I have written before on how to troubleshoot drivers’ deferred probe issues in Linux. And while having a /sys/kernel/debug/devices_deferred debugfs entry is quite useful to know the list of devices whose drivers failed to probe due being deferred [0], there are also some debug command line parameters that could help with the troubleshooting.
But first, an explanation of what these parameters do:
Devices require different resources in order to be operative, for example a display controller could need a set of clocks, power domains and regulators to be enabled.
Ideally, if these are managed by Linux, these should be declared in the hardware description that is handled to the kernel (e.g: Device Tree Blobs) but sometimes this isn’t the case. And devices may be working just because the firmware that booted Linux left these required resources enabled.
But of course this has the disadvantage that Linux can’t manage those, and can’t for example disable a clock or power domain when is not used.
It is common though to add support for a platform incrementally and so it could be that at the beginning this relies on the setup made by the firmware (e.g: some required clocks left enabled and Linux not knowing about them). But later, support for these clocks could and the Common Clock Framework (CCF) will now be aware of them.
But it could be that the Device Tree was not updated to define the dependency between some device that requires these introduced clocks. If that is the case, the clocks may appear to be unused by the system and the CCF rightfully decide to disable them [1].
If that is the case, this message is printed in the kernel log buffer:
[ 5.189930] clk: Disabling unused clocks
This will of course make the device to not work anymore because one of its required clock has been gated.
To prevent this, there is a debug clk_ignore_unused command line parameter that can be used to prevent the CCF to gate unused clocks. When this is used, the unused clocks won’t be disabled an the following message be printed instead:
[ 5.200758] clk: Not disabling unused clocks
And is the same for power domains and regulators, the frameworks will disable unused ones and the pd_ignore_unused and regulator_ignore_unused command line parameters can be used to prevent this. When using them, the following messages are printed in the kernel log:
[ 5.186559] PM: genpd: Not disabling unused power domains
[ 35.298779] regulator: Not disabling unused regulators
The {clk,pd}_ignore_unused parameters have been present in Linux for a long time, but we didn’t have one for regulators until recently.

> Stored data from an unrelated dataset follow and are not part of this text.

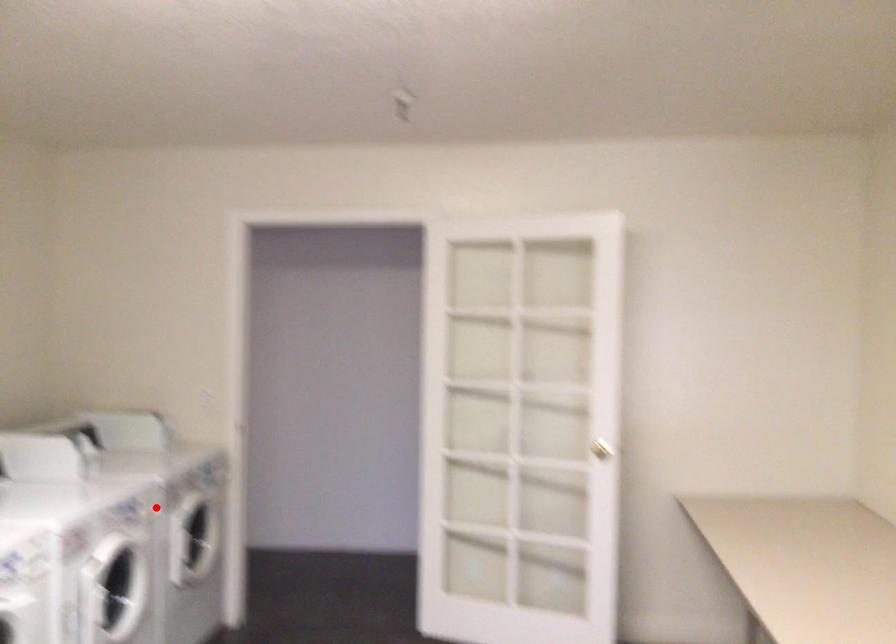
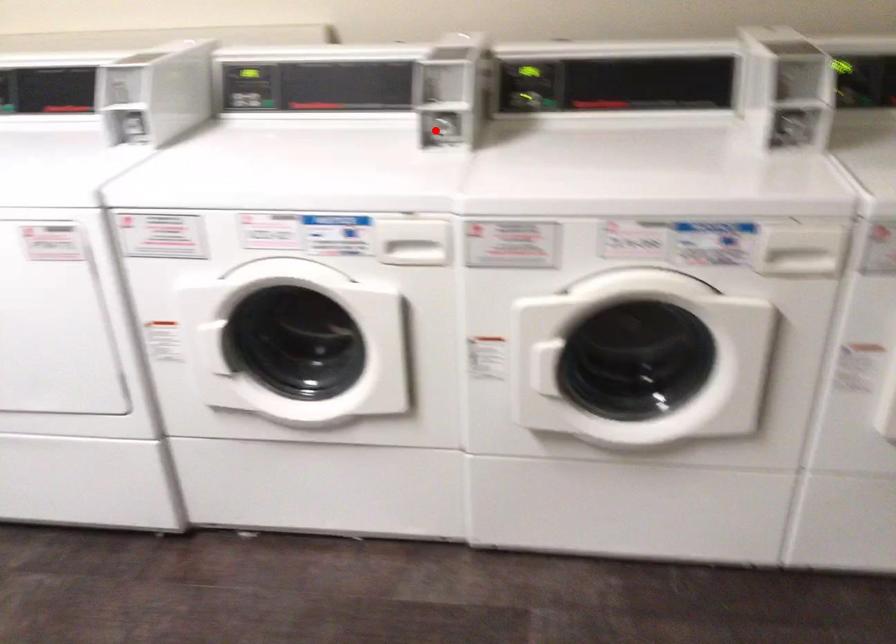
I am providing you with two images of the same scene from different viewpoints. A red point is marked on the first image and another point is marked on the second image. Are the points marked in image1 and image2 representing the same 3D position?

No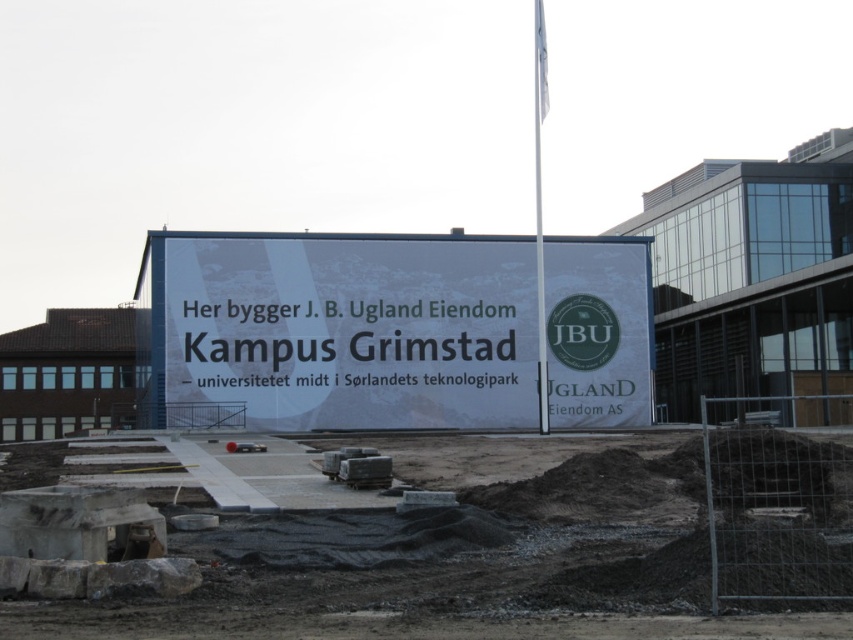
Question: Does concrete paving at center have a greater width compared to white paper billboard at center?

Choices:
 (A) no
 (B) yes

Answer: (A)

Question: Which object appears closest to the camera in this image?

Choices:
 (A) concrete paving at center
 (B) white paper billboard at center

Answer: (A)

Question: Can you confirm if concrete paving at center is positioned to the right of white paper billboard at center?

Choices:
 (A) no
 (B) yes

Answer: (B)

Question: Which object appears closest to the camera in this image?

Choices:
 (A) white paper billboard at center
 (B) concrete paving at center

Answer: (B)

Question: In this image, where is concrete paving at center located relative to white paper billboard at center?

Choices:
 (A) left
 (B) right

Answer: (B)

Question: Which of the following is the closest to the observer?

Before, to prevent an unused regulator to be disabled by the regulator framework, it had to be marked in the Device Tree as always-on by using the regulator-always-on property. But this requires to modify the Device Trees which is more cumbersome just to troubleshoot drivers regressions.
So after talking with with Mark Brown (the regulator framework maintainer), I proposed to add a regulator_ignore_unused debug parameter which landed in Linux kernel v6.8.
I hope these debug parameters can be useful when facing regressions in drivers.
Happy hacking!
[0] Read this older post if want to learn more about about drivers and devices registration, matching and probe deferral.
[1] Brian Masney pointed me out that the list of clocks being disabled can be shown by using the tp_printk trace_event=clk:clk_disable cmdline param as explained in the kernel docs.